My daughters seem to enjoy my reflections on their children too–and I try to be unbiased although that’s not entirely possible. I love how you let your granddaughter be “in charge” and see what transpires. The photo of the icy dandelion skeleton is exquisite.
Looking forward to hearing your presentation and that of others on Tuesday night!
I need to hope over to your blog to see what I’ve missed there lately, Melodie. I’m glad your daughters enjoy your reflections. Having a blog is a great way to create a family scrapbook while sharing what we learn and remember — if everyone is open to it.
Lydia does love to be in charge, as most of us did at age 2.5. 🙂
See you tomorrow night!
I haven’t read your blog in a bit and absolutely loved this. First off, how is she already 2 1/2???? Wasn’t she just born? Time is so strange. Love seeing the world through her eyes. And loves that she loves the basement. I remember how much my brother and I loved my grandfather’s basement in Denver. We didn’t have one and it just seemed luxurious to have all that space. My grandfather had wonderful collections down there including a meticulously stacked pile of empty cardboard boxes. We spent our time throwing tennis balls up the laundry shoot. Taking turns to be at the top of the shoot in the upstairs bathroom trying to catch the ball as it got ever so close to our hands, but never quite close enough. Glad you get to spend this wonderful time with your grandkids… miss and love you!
I know, I know. The baby is gone now, and the “big girl” is emerging. She does not want to sit in high chairs any more!

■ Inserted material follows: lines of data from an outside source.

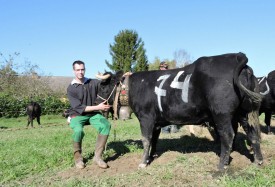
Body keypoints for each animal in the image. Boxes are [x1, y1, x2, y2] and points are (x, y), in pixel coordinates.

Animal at [96, 52, 264, 171]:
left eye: (103, 87)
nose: (97, 103)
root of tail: (237, 56)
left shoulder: (145, 117)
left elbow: (146, 139)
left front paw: (143, 163)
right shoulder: (156, 121)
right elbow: (154, 140)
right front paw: (151, 156)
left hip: (221, 113)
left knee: (228, 136)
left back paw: (222, 165)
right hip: (244, 112)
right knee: (252, 133)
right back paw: (258, 161)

Thank you, Gillian, for letting me know you read this and for sharing this memory of you and your brother, in a big basement space, making up a thrilling game with just a tennis ball and a laundry shoot. Playing.
Know that I am one of the women in your life cheering you on. You’ve got a big team in the basement who love you. And I miss you too.
It’s obvious that you are not missing the mystical in your big little granddaughter. What a blessing!
Thank you, Ruth. She is indeed both big and little. Can’t wait to see her again.